Instructions for the task:
Resume the forum thread about drawing straight lines between tiles and keeping code readable, picking up after its last post.

ID:153799
 Jan 7 2003, 11:55 pm
|
|
How do you determine a straight line from point A to point B? It must be the straightest line possible in a tile-based system - no 45 degree bends. I know this is fairly easy to do, I just can't remember how it's done.
| |
AbyssDragon wrote:
There's a pretty easy algorithm for this, but rather than copy and paste it here, I'll just point you to my library which contains it--http://www.byond.com/hub/AbyssDragon/BasicMath That's a pretty cool library. Nice functions in there. Might I make a few suggestions though?
return ((x<0)?-1:((x>0)?1:0))
.=x<0?-1:(x?1:0)
var/contents[] = list() Lummox JR | |
That's a pretty cool library. Nice functions in there. [snip] Thanks! The library's pretty old, so I admit that it's not all my best code. I'll try to update it sometime soon, though. Your suggestions should help me out a lot in that... saves me some thinking at least. -AbyssDragon | |
Your sign(x) code isn't the most compact in the world; it can be compacted further. I still can't for the life of me understand why you think that smaller, cramped, and more complicated code is better. Not everyone who reads code is as good of a programmer as the one who wrote it -- actually, it's better to assume that they aren't nearly as good of a programmer -- and, with modern computers, the only times you need to optimise the efficiency of certain functions are if they wind up being inefficient and/or will be used over and over again. (Granted, in a math library, efficiency is extremely important... but I'm speaking in general.) Bit-shifting, for example, has been declared to be pure evil in the programming courses I've been in, unless it is necessary to save memory that would ordinarily be wasted, or you're using non-standard numbers of bits (i.e. if you're representing multiple different variables with the bits run together to minimise the number of bytes needed). In BYOND, since low-level memory management is not much of a concern, I generally see very little use in hyper-optimising everything. As long as it runs, it runs quickly, and it runs without errors, I don't see why it needs to be made so that it takes as little CPU time as possible, sacrificing readability and sanity to do so. When you want to edit something you or someone else has worked on, if they don't have crisp, clean, very readable code, it takes just as much time learning what the heck they're doing as it does to actually apply the modifications. | |
I agree with your post in general. I will point out, though, that it's not bad to do some exercises now and then to stay in practice, because sooner or later you will have to optimize something. :)

Information given:
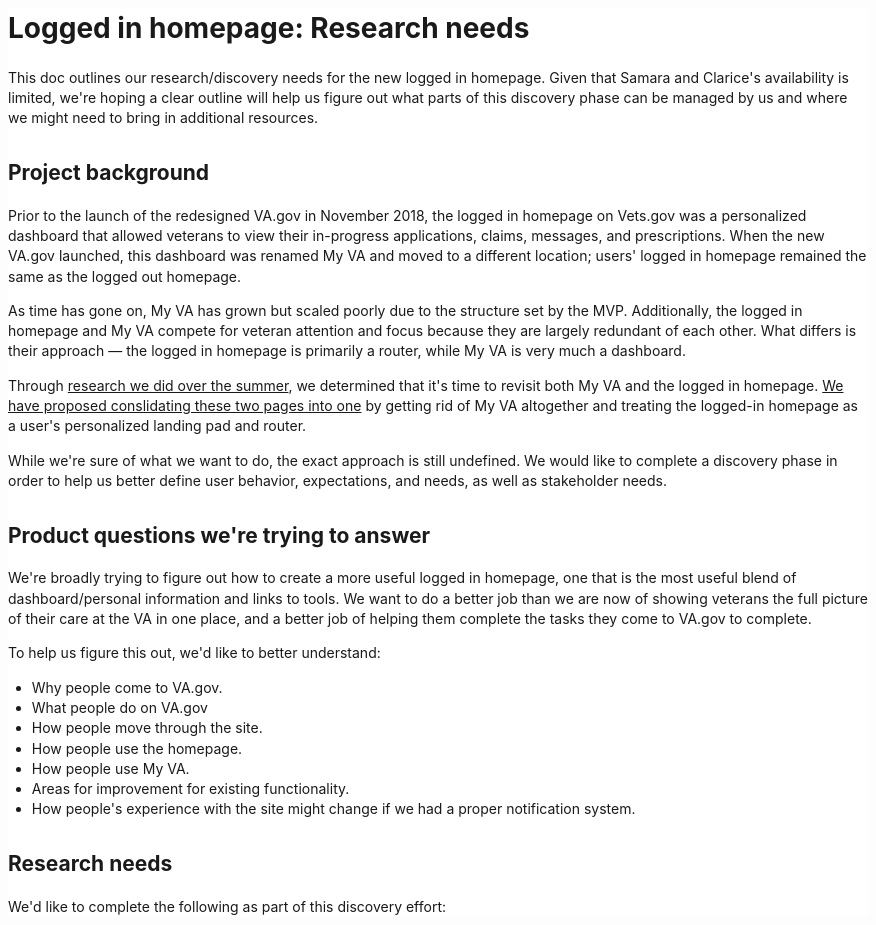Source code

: # Logged in homepage: Research needs

This doc outlines our research/discovery needs for the new logged in homepage. Given that Samara and Clarice's availability is limited, we're hoping a clear outline will help us figure out what parts of this discovery phase can be managed by us and where we might need to bring in additional resources.

## Project background

Prior to the launch of the redesigned VA.gov in November 2018, the logged in homepage on Vets.gov was a personalized dashboard that allowed veterans to view their in-progress applications, claims, messages, and prescriptions. When the new VA.gov launched, this dashboard was renamed My VA and moved to a different location; users' logged in homepage remained the same as the logged out homepage.

As time has gone on, My VA has grown but scaled poorly due to the structure set by the MVP. Additionally, the logged in homepage and My VA compete for veteran attention and focus because they are largely redundant of each other. What differs is their approach — the logged in homepage is primarily a router, while My VA is very much a dashboard.

Through [research we did over the summer](https://github.com/department-of-veterans-affairs/va.gov-team/blob/master/products/identity-personalization/personalization%202.0/discovery-research/dashboard-interviews/research-summary.md), we determined that it's time to revisit both My VA and the logged in homepage. [We have proposed conslidating these two pages into one](https://github.com/department-of-veterans-affairs/va.gov-team/blob/master/products/identity-personalization/personalization%202.0/discovery-research/README.md#key-takeaway-we-need-to-revisit-our-my-va-logged-in-homepage-approach) by getting rid of My VA altogether and treating the logged-in homepage as a user's personalized landing pad and router. 

While we're sure of what we want to do, the exact approach is still undefined. We would like to complete a discovery phase in order to help us better define user behavior, expectations, and needs, as well as stakeholder needs.

## Product questions we're trying to answer

We're broadly trying to figure out how to create a more useful logged in homepage, one that is the most useful blend of dashboard/personal information and links to tools. We want to do a better job than we are now of showing veterans the full picture of their care at the VA in one place, and a better job of helping them complete the tasks they come to VA.gov to complete.

To help us figure this out, we'd like to better understand:

- Why people come to VA.gov.
- What people do on VA.gov
- How people move through the site.
- How people use the homepage.
- How people use My VA.
- Areas for improvement for existing functionality.
- How people's experience with the site might change if we had a proper notification system.

## Research needs

We'd like to complete the following as part of this discovery effort:
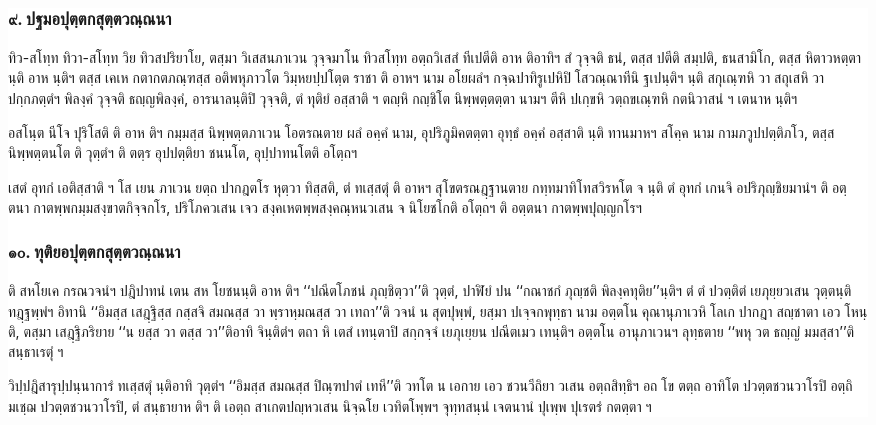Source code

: </p>


<h3>๙. ปฐมอปุตฺตกสุตฺตวณฺณนา</h3>
<p> ทิว-สโทฺท ทิวา-สโทฺท วิย ทิวสปริยาโย, ตสฺมา วิเสสนภาเวน วุจฺจมาโน ทิวสโทฺท อตฺถวิเสสํ ทีเปตีติ อาห ติอาทิฯ สํ วุจฺจติ ธนํ, ตสฺส ปตีติ สมฺปติ, ธนสามิโก, ตสฺส หิตาวหตฺตา นฺติ อาห นฺติฯ ตสฺส เคเห กตากตภณฺฑสฺส อติพหุภาวโต วิมฺหยปฺปโตฺต ราชา ติ อาหฯ  นาม อโยผลํฯ กจฺฉปาทิรูเปหิปิ โสวณฺณาทีนิ ฐเปนฺติฯ นฺติ สกุเณฺฑหิ วา สถุเสหิ วา ปกฺกภตฺตํฯ พิลงฺคํ วุจฺจติ ธญฺญพิลงฺคํ, อารนาลนฺติปิ วุจฺจติ, ตํ ทุติยํ อสฺสาติ ฯ ตญฺหิ กญฺชิโต นิพฺพตฺตตฺตา  นามฯ ตีหิ ปเกฺขหิ วตฺถขเณฺฑหิ กตนิวาสนํ ฯ เตนาห นฺติฯ</p>


<p>อสโนฺต นีโจ ปุริโสติ ติ อาห ติฯ กมฺมสฺส นิพฺพตฺตภาเวน โอตรณตาย ผลํ อคฺคํ นาม, อุปริภูมิคตตฺตา อุทฺธํ อคฺคํ อสฺสาติ นฺติ ทานมาหฯ สโคฺค นาม กามภวูปปตฺติภโว, ตสฺส นิพฺพตฺตนโต ติ วุตฺตํฯ ติ ตตฺร อุปปตฺติยา ชนนโต, อุปฺปาทนโตติ อโตฺถฯ</p>


<p>เสตํ  อุทกํ เอติสฺสาติ ฯ โส เยน ภาเวน ยตฺถ ปากฎตโร หุตฺวา ทิสฺสติ, ตํ ทเสฺสตุํ ติ อาหฯ สุโขตรณฎฺฐานตาย กทฺทมาทิโทสวิรหโต จ นฺติ ตํ อุทกํ เกนจิ อปริภุญฺชิยมานํฯ ติ อตฺตนา กาตพฺพกมฺมสงฺขาตกิจฺจกโร, ปริโภควเสน เจว สงฺคเหตพฺพสงฺคณฺหนวเสน จ นิโยชโกติ อโตฺถฯ ติ อตฺตนา กาตพฺพปุญฺญกโรฯ</p>

</p>


<h3>๑๐. ทุติยอปุตฺตกสุตฺตวณฺณนา</h3>
<p> ติ  สหโยเค กรณวจนํฯ ปฎิปาทนํ เตน สห โยชนนฺติ อาห ติฯ ‘‘ปณีตโภชนํ ภุญฺชิตฺวา’’ติ วุตฺตํ, ปาฬิยํ ปน ‘‘กณาชกํ ภุญฺชติ พิลงฺคทุติย’’นฺติฯ ตํ ตํ ปวตฺติตํ เยภุยฺยวเสน วุตฺตนฺติ ทฎฺฐพฺพํฯ อิทานิ ‘‘อิมสฺส เสฎฺฐิสฺส กสฺสจิ สมณสฺส วา พฺราหฺมณสฺส วา เทถา’’ติ วจนํ น สุตปุพฺพํ, ยสฺมา ปเจฺจกพุทฺธา นาม อตฺตโน คุณานุภาเวหิ โลเก ปากฎา สญฺชาตา เอว โหนฺติ, ตสฺมา เสฎฺฐิภริยาย ‘‘น ยสฺส วา ตสฺส วา’’ติอาทิ จินฺติตํฯ ตถา หิ เตสํ เทนฺตาปิ สกฺกจฺจํ เยภุเยฺยน ปณีตเมว เทนฺติฯ  อตฺตโน อานุภาเวนฯ  ลุทฺธตาย ‘‘พหุ วต ธญฺญํ มมสฺสา’’ติ  สนฺธาเรตุํ ฯ</p>


<p>วิปฺปฎิสารุปฺปนฺนาการํ ทเสฺสตุํ นฺติอาทิ วุตฺตํฯ ‘‘อิมสฺส สมณสฺส ปิณฺฑปาตํ เทหี’’ติ วทโต น เอกาย เอว ชวนวีถิยา วเสน อตฺถสิทฺธิฯ อถ โข ตตฺถ อาทิโต ปวตฺตชวนวาโรปิ อตฺถิ มเชฺฌ ปวตฺตชวนวาโรปิ, ตํ สนฺธายาห ติฯ ติ เอตฺถ สาเกตปญฺหวเสน นิจฺฉโย เวทิตโพฺพฯ จุทฺทสนฺนํ เจตนานํ ปุเพฺพ ปุเรตรํ กตตฺตา ฯ</p>


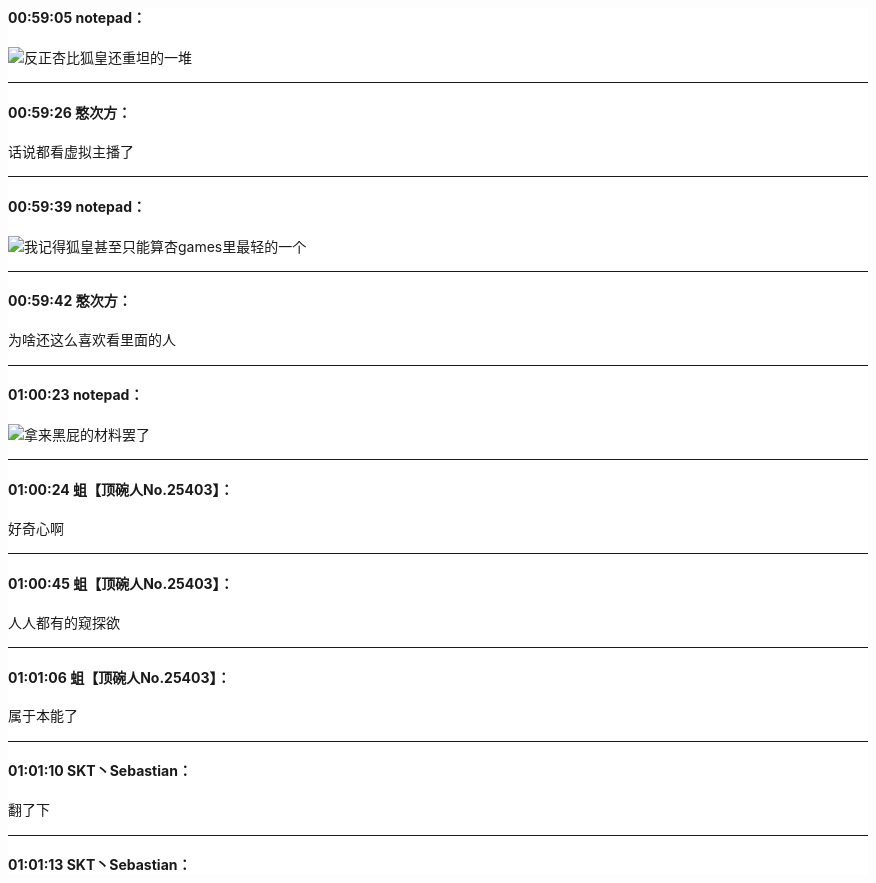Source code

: #### 00:59:05  notepad：

![](http://gchat.qpic.cn/gchatpic_new/976058243/614391357-2237009222-F1204A653ADEBAAAFE9BDF330D6E36C8/0?term=2")反正杏比狐皇还重坦的一堆

*****

#### 00:59:26  憨次方：

话说都看虚拟主播了

*****

#### 00:59:39  notepad：

![](http://gchat.qpic.cn/gchatpic_new/976058243/614391357-2881940386-F1204A653ADEBAAAFE9BDF330D6E36C8/0?term=2")我记得狐皇甚至只能算杏games里最轻的一个

*****

#### 00:59:42  憨次方：

为啥还这么喜欢看里面的人

*****

#### 01:00:23  notepad：

![](http://gchat.qpic.cn/gchatpic_new/976058243/614391357-3104427644-164524FA324C868B709A007572B19266/0?term=2")拿来黑屁的材料罢了

*****

#### 01:00:24  蛆【顶碗人No.25403】：

好奇心啊

*****

#### 01:00:45  蛆【顶碗人No.25403】：

人人都有的窥探欲

*****

#### 01:01:06  蛆【顶碗人No.25403】：

属于本能了

*****

#### 01:01:10  SKT丶Sebastian：

翻了下

*****

#### 01:01:13  SKT丶Sebastian：
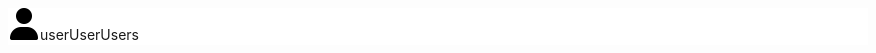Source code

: <tr><td><img src="images/svg/user.svg" width=32 height=32></td><td>user</td><td>User</td><td>Users</td></tr>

Response to this exercise:
| |
Fortunately, I'm not at much of a disadvantage in that field... I lack full schooling, being more-or-less self-taught aside from the courses I took in high school (which basically reinforced my knowledge -- I didn't learn much aside from how to use the STL libraries and some basic stylistic restrictions), but I do have what I immodestly consider to be a natural aptitude. (Though it does make me think, "What would I have become if my dad didn't get my first PC in '93?" You know, when 75MHz was state-of-the-art and people could rack up $50 phone bills for playing Red Baron against each other on their 6400 baud modems.)
(I'm a little miffed at my Computer Science teacher, too. I only got a 3/5 ("good; you might be suited to a career in this field") on the AB level AP exam; all of the CS theory that appeared on the exam I had to teach myself, because the teacher didn't give me any resources other than the sample test. (Had I taken the A level exam, I would've been guaranteed a 5/5 ("excellent; you should look into a career in this field".)) | |
Cramped, more complicated code is generally considered worse. That particular sign(x) suggestion did not appear as useful as the other suggestions to me. That said, if the compilier used magic elves I'm not sure about for a performance increase, a few comments could fix the readability and sanity problems.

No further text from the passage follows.